For some, that meant four games in 14 days, two trans-Atlantic flights, as well as a change in teams and training environments, something that has traditionally been the biggest challenge for players transitioning out of their club world.
Culture shock upon arrival
Allie Long remembers that challenge. It was only three years ago that she was in the position of Short, Williams, and the other national team players new to the competing worlds. Back then, she was just an aspiring international, trying to impress while with the Portland Thorns, but when she began getting looks with the U.S., it was clear she would have to start navigating the balance.
“When I first went in with [U.S. head coach] Jill [Ellis], she was like, ‘Wow, you belong here. You could tell within the first practice. You belong at this level,’” Long remembered. “I started a game, and then slowly, I didn’t play. She changed formations, and she was changing people, and I wasn’t mentally prepared for going from this to, oh, you actually have to earn that.”

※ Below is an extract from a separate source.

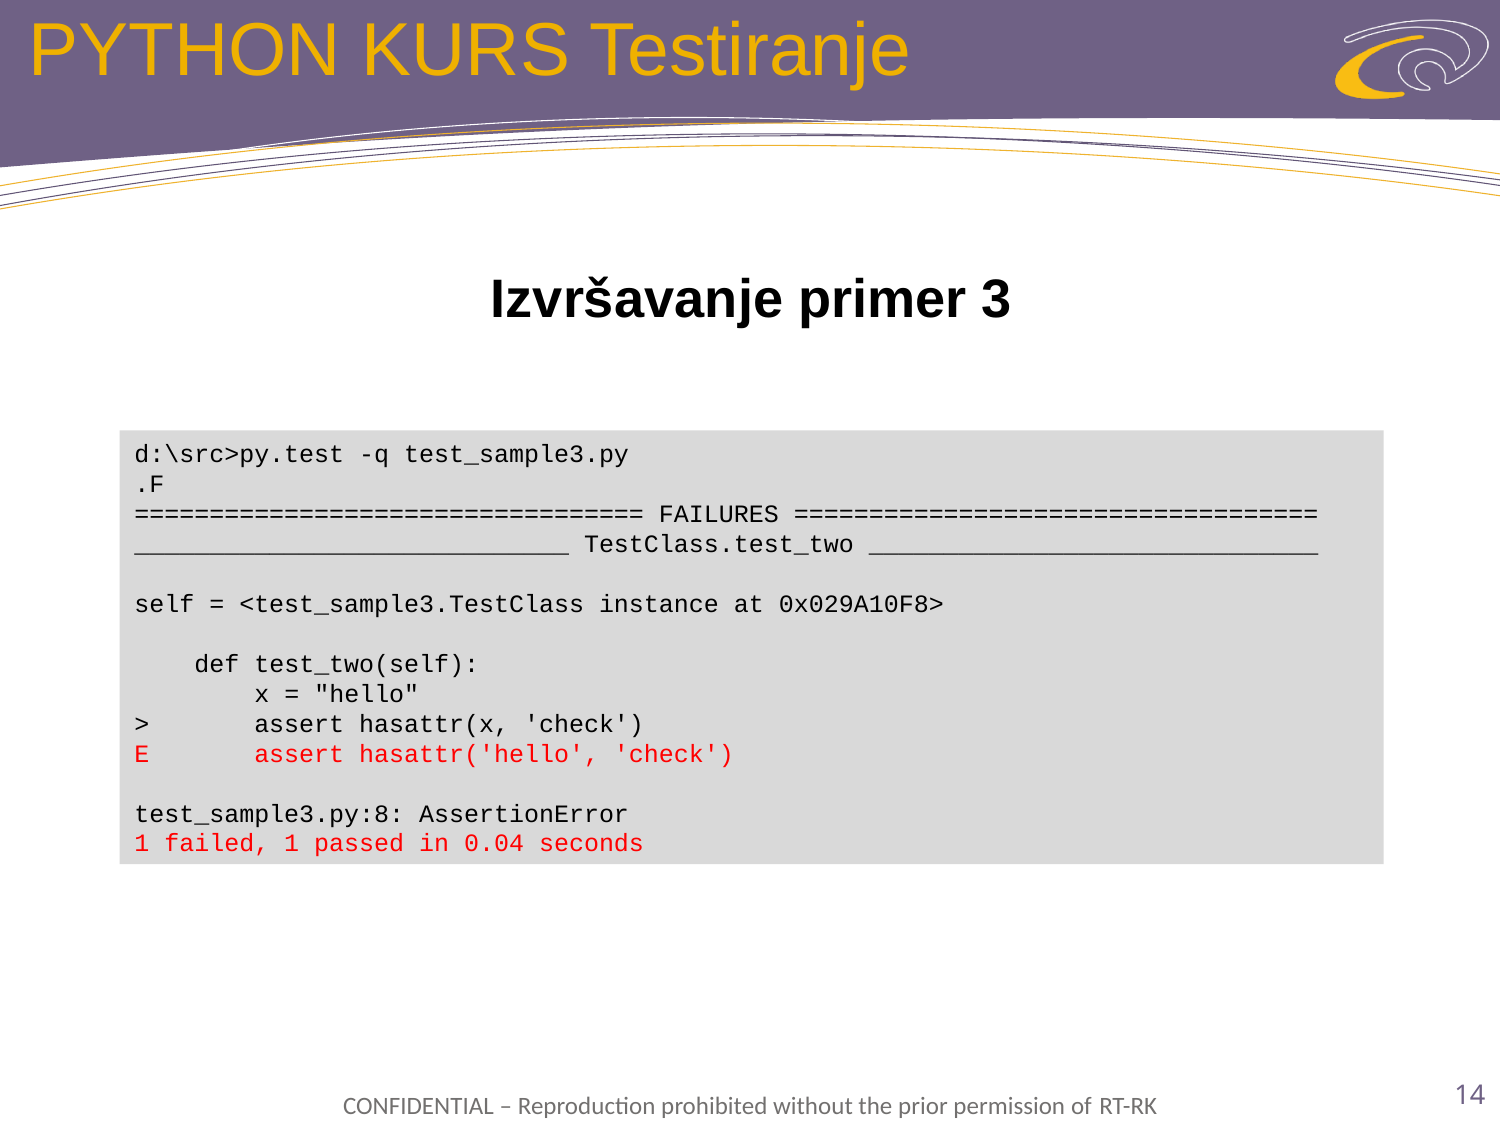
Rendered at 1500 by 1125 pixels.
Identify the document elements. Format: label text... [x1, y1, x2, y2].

Come January 2015, the realities of the national team became even more apparent. Though she considered herself fit, Long now admits that, before that January camp, she wasn’t at the level the national team seeks. She could keep up with the physical demands, but she couldn’t do so while maintaining her technical level. Mentally, she was drained. Unconsciously, she was having to compensate for the increased physical workload.
“I remember I took a touch I never take, and I was like, ‘What am I doing?’,” she says. “I wasn’t even thinking right. I was so mad that I let the physical aspect of the game [get to me], but it was just the load, I guess, that let me down. And that made me mentally not sharp, and fatigued, and I wasn’t making decisions.”
Long still thinks that camp cost her a chance to play at the 2015 World Cup. Over the next year, she changed her training so that, when she had a chance to break into the team for the 2016 Summer Olympics, she could handle the balance, both between her normal, league world and the physical, technical, and mental demands of the national team’s world. She ultimately made Jill Ellis’ 18-player squad for Rio 2016 and has been a regular ever since.
“After being cut, and it being so heartbreaking that I let that slip, I was like, ‘I’m going to literally do everything physically — agility, strength, fitness, everything you could think of — to set me up in a place where I could go into camp and the load doesn’t matter.’ So I’m myself in camp. So I’m myself whenever.”